» **Work request**
Your answer should be the exact lines of the data below from the one containing "5: (112, 440, 0.71)" through the one containing "17: (465, 100, 3.51)"; please include nothing else.

» **Provided records**
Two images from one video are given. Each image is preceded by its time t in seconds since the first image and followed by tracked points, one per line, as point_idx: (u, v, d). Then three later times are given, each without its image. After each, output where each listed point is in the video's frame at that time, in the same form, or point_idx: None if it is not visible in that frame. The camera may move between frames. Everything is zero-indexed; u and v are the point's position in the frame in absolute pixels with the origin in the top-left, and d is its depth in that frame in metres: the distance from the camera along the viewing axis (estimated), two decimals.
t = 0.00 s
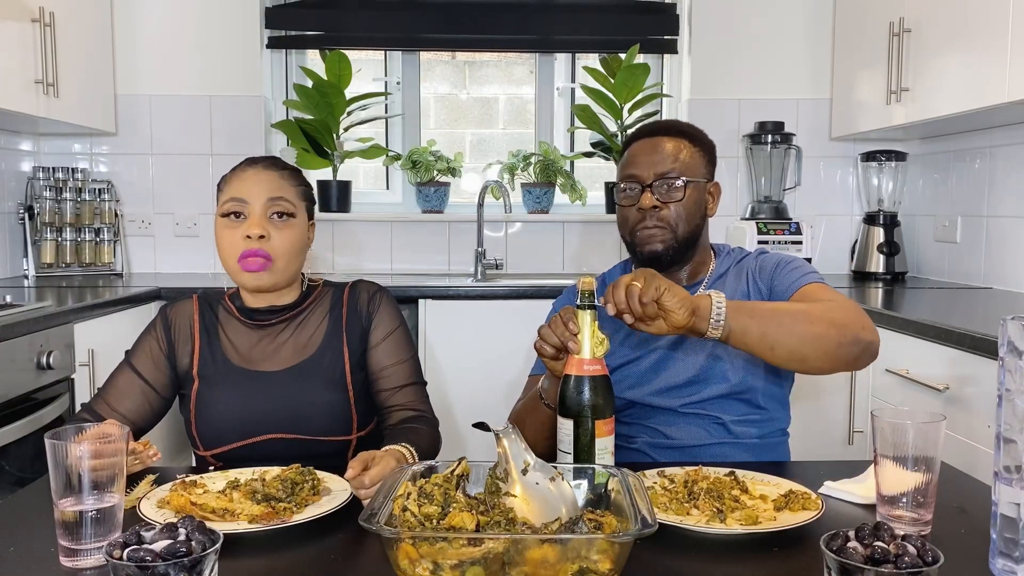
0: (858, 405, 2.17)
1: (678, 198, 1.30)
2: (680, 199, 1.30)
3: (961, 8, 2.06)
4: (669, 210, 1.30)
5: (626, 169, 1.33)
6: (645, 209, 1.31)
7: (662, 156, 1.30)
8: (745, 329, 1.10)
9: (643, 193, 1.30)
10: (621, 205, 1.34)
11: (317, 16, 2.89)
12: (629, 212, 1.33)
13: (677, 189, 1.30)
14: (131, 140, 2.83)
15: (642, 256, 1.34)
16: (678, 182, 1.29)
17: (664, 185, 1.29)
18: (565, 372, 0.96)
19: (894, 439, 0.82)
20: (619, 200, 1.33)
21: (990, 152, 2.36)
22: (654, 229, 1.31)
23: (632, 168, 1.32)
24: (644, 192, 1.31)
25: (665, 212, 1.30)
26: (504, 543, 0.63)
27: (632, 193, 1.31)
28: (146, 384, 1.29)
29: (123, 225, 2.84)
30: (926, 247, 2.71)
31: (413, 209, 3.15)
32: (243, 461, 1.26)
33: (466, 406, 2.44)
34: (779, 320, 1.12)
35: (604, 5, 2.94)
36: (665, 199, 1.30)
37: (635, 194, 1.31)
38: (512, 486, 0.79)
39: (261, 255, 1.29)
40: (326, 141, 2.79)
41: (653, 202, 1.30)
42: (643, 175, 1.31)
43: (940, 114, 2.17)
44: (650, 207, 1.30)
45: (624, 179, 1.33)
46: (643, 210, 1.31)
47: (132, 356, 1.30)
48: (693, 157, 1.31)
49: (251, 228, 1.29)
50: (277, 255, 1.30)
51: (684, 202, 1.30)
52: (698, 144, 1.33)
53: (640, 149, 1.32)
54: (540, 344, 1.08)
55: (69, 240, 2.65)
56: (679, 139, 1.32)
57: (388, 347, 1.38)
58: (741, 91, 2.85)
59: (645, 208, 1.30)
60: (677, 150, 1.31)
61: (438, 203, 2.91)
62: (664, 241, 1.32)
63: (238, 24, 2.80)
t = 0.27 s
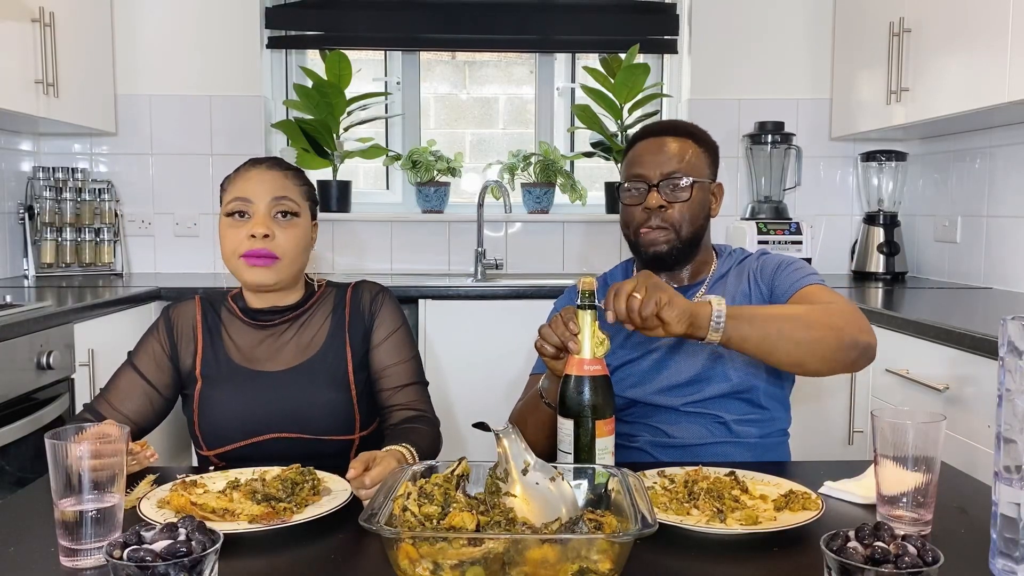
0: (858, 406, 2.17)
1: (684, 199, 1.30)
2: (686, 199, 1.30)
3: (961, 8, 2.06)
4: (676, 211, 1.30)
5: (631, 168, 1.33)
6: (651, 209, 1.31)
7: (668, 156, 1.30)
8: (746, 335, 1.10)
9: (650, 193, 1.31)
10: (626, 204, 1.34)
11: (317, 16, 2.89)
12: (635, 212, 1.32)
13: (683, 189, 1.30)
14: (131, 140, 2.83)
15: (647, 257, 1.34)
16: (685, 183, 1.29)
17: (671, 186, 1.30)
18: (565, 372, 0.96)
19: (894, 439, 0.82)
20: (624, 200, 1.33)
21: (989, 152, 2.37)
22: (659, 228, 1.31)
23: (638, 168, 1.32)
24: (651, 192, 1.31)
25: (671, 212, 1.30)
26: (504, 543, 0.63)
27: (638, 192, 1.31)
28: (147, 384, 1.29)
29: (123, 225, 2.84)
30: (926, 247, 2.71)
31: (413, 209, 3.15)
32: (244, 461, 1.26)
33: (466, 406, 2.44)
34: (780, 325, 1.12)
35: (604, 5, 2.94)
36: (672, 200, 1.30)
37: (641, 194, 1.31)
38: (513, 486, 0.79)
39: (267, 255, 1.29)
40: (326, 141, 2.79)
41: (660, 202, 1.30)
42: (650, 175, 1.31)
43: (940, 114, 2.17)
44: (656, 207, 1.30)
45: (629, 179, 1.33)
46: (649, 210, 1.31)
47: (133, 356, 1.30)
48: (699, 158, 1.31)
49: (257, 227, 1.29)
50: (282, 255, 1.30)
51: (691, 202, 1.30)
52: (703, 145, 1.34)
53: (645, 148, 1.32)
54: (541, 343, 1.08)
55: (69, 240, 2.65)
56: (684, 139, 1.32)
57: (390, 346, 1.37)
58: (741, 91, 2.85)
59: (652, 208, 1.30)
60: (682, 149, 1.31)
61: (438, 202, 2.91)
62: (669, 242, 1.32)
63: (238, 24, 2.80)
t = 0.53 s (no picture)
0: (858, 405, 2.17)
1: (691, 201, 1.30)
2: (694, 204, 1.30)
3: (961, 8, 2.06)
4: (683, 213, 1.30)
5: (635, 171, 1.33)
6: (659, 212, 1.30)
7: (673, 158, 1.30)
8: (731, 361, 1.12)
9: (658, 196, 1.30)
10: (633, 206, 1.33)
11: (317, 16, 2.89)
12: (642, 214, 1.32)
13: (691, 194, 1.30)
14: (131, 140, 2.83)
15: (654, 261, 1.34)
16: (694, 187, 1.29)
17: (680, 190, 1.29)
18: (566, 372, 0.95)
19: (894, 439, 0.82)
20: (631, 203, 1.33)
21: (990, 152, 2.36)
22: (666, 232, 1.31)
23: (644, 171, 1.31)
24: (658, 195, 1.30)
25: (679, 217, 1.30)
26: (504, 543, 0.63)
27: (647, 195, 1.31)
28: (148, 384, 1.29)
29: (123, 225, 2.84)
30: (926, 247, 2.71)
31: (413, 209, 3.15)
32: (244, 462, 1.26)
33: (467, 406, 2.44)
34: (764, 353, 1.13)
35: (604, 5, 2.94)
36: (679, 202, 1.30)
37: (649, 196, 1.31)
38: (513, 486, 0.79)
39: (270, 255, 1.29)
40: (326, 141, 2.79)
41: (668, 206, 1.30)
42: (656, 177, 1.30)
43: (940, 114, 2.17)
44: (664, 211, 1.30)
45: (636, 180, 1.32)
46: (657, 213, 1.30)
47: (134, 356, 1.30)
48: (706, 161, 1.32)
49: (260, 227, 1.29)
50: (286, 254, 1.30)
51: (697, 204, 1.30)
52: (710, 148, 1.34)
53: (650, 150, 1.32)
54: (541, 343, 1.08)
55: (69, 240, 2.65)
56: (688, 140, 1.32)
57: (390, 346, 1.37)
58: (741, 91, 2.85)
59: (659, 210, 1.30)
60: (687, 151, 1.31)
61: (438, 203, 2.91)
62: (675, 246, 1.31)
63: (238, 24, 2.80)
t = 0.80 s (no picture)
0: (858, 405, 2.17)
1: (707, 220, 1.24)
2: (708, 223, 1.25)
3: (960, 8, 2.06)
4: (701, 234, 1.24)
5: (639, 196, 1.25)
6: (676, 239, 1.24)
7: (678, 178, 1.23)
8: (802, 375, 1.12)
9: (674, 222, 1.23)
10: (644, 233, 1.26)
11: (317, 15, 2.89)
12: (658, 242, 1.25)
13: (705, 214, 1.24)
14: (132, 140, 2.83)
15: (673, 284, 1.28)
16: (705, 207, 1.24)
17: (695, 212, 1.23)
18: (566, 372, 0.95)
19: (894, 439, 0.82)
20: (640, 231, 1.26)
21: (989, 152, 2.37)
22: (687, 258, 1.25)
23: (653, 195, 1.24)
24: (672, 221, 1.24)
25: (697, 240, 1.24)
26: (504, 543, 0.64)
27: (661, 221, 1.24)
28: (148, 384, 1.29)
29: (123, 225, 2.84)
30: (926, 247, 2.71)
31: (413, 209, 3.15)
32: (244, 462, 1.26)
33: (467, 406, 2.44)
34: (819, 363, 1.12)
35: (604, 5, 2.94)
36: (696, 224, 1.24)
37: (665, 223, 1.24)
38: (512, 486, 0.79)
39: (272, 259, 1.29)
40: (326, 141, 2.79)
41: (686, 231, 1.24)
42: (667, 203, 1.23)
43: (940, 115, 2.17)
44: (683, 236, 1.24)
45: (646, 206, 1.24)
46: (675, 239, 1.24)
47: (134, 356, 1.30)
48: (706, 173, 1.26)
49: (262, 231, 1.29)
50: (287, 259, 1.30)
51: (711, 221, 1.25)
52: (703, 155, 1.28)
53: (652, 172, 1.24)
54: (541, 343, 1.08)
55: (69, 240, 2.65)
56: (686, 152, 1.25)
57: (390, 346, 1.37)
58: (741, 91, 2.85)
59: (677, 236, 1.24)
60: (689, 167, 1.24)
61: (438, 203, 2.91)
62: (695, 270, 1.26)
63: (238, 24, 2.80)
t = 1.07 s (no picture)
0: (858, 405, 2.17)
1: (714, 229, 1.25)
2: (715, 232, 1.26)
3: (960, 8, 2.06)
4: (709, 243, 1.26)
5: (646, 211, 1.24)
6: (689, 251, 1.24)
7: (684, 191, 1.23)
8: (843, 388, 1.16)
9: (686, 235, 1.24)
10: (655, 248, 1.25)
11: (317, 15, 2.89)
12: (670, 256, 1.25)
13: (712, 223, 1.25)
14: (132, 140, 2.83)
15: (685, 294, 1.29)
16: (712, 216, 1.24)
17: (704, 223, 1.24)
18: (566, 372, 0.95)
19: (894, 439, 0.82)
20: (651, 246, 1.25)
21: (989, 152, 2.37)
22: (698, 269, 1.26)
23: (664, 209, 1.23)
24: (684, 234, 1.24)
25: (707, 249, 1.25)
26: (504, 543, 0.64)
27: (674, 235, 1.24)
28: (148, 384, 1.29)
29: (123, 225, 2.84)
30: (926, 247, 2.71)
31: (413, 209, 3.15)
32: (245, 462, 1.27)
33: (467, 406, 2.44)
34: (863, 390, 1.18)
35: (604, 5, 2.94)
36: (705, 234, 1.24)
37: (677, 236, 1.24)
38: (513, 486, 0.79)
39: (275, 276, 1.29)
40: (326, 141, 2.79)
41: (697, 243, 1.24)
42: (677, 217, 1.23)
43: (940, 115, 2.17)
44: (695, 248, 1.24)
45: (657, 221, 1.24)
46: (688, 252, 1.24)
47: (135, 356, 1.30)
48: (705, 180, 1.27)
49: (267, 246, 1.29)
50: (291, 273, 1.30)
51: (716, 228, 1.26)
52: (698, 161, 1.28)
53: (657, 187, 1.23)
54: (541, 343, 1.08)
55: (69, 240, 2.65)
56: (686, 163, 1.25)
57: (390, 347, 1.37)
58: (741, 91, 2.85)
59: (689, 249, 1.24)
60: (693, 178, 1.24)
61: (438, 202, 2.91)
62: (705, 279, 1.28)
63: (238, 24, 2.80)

---

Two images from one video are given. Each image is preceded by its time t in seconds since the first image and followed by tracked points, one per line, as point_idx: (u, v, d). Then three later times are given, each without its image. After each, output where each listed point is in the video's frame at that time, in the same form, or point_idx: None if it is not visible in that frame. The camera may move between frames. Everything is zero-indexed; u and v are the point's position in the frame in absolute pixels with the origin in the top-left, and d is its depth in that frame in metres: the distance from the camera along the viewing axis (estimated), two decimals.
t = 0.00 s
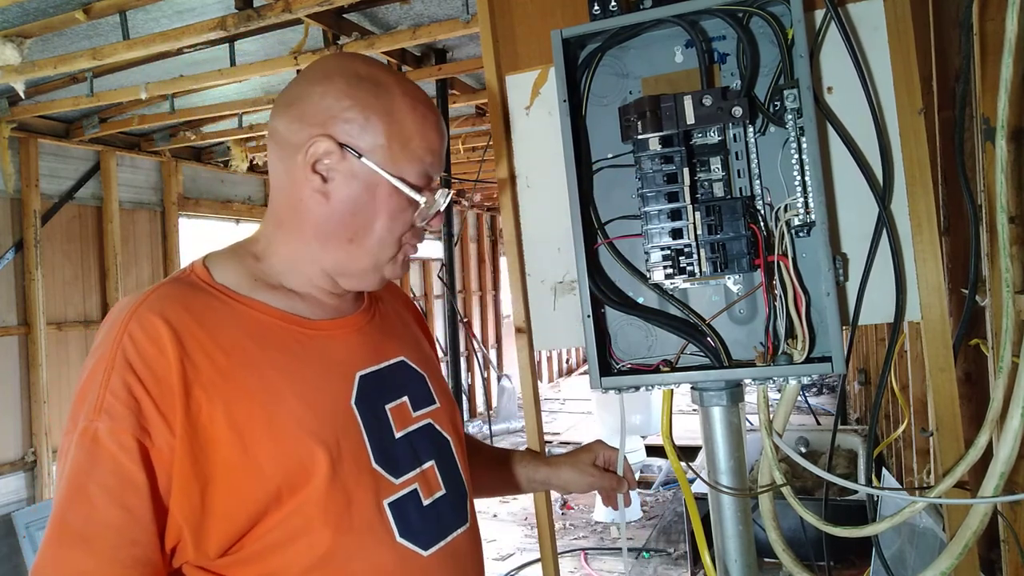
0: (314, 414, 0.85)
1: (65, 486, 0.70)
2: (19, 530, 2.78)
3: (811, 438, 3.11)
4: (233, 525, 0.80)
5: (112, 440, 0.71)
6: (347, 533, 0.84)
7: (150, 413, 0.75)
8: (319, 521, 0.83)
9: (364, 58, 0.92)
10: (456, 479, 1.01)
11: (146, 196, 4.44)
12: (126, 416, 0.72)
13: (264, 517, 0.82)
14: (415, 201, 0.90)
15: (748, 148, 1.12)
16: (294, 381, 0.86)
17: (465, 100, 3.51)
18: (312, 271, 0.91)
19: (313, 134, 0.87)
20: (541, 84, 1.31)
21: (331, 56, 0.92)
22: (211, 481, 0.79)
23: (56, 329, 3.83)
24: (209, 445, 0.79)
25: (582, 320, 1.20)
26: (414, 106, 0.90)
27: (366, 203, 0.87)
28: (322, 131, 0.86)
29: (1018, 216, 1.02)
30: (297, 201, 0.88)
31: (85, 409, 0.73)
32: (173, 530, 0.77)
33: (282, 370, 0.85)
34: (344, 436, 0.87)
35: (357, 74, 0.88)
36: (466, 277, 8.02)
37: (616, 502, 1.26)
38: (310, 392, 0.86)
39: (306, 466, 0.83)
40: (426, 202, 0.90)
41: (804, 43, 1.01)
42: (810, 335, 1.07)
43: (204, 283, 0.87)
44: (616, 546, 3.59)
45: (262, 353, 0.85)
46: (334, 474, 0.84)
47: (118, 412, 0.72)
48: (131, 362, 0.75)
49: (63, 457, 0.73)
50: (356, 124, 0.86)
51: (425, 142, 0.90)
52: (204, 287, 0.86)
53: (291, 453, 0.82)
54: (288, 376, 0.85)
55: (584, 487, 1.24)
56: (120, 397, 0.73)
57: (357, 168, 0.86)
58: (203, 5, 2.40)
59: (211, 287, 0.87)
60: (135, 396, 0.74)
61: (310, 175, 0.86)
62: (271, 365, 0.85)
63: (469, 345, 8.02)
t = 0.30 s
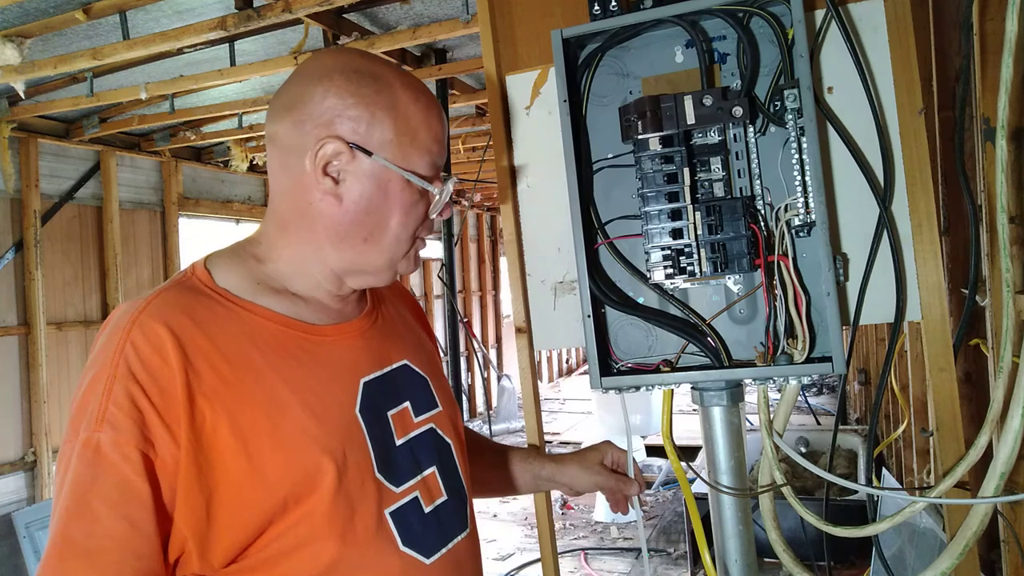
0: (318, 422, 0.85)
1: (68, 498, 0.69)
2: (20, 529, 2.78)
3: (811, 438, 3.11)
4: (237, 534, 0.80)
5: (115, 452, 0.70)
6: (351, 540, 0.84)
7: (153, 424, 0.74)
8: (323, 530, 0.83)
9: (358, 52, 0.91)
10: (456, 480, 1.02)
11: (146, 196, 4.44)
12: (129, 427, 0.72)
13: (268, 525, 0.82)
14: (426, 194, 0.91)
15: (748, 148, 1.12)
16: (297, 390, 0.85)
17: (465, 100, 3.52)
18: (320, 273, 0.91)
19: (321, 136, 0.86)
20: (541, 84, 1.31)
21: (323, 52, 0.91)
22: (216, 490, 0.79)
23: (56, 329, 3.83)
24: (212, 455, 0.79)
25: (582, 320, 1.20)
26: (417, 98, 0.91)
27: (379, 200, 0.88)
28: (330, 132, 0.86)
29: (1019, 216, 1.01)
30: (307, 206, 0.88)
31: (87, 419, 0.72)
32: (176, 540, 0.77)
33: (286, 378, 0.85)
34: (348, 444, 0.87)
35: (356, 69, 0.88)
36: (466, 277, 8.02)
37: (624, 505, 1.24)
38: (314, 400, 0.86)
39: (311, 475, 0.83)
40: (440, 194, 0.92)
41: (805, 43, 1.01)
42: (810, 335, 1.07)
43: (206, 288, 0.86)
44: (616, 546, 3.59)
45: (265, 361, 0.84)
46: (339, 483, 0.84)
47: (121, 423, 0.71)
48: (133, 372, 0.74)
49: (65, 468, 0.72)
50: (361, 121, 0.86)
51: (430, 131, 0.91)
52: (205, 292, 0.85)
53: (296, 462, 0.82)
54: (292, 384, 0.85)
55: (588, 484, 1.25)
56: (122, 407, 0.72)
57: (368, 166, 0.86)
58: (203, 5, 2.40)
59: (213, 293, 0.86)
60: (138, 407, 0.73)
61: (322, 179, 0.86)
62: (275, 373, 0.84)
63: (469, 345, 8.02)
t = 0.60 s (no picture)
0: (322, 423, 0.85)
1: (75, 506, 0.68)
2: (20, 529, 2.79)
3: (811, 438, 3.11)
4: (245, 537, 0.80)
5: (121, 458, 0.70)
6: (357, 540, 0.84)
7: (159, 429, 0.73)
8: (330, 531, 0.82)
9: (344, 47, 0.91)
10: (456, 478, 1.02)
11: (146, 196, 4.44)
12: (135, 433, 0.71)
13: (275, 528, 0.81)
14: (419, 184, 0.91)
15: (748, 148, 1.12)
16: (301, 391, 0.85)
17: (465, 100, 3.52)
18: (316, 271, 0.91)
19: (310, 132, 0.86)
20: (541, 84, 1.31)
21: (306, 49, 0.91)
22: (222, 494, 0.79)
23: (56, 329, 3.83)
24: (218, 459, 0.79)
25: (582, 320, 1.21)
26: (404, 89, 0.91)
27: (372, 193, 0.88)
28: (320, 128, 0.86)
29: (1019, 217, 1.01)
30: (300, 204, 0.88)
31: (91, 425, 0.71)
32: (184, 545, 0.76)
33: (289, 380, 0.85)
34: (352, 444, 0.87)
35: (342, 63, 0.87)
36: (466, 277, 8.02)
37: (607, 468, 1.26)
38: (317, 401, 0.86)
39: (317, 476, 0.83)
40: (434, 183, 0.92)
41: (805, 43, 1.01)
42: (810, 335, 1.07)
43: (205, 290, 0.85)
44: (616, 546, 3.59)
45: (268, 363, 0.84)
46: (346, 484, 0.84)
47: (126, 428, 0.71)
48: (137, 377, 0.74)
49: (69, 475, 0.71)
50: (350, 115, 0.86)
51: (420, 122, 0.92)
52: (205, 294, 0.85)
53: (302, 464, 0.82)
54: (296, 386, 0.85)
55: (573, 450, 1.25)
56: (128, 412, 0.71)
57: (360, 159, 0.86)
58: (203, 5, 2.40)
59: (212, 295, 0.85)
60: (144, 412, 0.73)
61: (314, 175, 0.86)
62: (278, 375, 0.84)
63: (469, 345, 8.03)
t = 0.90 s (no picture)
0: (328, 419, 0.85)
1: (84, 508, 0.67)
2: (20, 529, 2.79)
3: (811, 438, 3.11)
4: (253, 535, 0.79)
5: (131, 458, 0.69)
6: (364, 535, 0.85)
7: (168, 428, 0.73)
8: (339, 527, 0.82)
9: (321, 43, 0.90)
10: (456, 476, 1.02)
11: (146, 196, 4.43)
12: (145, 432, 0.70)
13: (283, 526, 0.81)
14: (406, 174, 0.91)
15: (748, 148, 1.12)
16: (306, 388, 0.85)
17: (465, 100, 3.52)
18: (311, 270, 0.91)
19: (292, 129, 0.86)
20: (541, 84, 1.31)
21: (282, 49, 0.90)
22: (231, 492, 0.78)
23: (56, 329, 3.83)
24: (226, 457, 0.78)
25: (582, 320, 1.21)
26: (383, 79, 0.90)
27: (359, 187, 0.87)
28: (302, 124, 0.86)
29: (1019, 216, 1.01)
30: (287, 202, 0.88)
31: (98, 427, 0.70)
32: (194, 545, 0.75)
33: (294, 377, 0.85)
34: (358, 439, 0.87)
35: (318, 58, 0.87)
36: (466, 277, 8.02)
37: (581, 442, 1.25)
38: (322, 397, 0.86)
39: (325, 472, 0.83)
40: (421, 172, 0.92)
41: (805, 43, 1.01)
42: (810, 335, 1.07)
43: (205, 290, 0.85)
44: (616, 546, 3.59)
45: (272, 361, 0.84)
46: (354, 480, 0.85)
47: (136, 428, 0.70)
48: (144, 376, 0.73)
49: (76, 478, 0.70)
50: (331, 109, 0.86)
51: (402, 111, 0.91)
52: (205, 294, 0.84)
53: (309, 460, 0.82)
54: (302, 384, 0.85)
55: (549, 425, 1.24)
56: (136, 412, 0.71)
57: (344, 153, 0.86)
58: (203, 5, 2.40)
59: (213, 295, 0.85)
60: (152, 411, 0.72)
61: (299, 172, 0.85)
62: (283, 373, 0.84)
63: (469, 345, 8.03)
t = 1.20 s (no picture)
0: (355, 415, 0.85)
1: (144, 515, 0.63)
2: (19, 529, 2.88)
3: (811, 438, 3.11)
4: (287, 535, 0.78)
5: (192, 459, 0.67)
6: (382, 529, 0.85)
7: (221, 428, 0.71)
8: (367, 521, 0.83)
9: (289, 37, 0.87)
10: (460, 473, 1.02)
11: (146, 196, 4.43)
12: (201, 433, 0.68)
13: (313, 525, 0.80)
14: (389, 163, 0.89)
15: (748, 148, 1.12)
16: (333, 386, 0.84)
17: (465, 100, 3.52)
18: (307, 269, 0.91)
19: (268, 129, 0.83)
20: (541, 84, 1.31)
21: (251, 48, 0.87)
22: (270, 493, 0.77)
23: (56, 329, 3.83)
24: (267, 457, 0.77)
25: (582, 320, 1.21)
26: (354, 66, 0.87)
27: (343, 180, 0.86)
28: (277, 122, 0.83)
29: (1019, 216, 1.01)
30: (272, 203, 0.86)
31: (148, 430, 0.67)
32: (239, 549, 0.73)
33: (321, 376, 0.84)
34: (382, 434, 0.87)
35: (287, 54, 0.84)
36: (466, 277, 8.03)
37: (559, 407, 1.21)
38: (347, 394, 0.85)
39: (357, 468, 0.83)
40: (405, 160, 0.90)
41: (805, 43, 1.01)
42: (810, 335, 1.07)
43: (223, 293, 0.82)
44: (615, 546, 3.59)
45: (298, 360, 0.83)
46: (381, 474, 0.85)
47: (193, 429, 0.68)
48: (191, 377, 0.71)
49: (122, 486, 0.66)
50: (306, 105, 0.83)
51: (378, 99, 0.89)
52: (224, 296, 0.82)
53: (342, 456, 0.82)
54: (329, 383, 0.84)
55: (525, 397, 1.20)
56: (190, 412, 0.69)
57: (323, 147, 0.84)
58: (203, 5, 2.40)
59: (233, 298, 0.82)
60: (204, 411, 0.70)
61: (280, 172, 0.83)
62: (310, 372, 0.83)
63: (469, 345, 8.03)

» **Solution for this task**
5: (112, 440, 0.71)
6: (347, 533, 0.84)
7: (150, 413, 0.75)
8: (319, 521, 0.83)
9: (364, 58, 0.92)
10: (456, 479, 1.01)
11: (146, 196, 4.44)
12: (126, 416, 0.72)
13: (264, 517, 0.82)
14: (415, 201, 0.90)
15: (748, 148, 1.12)
16: (294, 381, 0.86)
17: (465, 100, 3.51)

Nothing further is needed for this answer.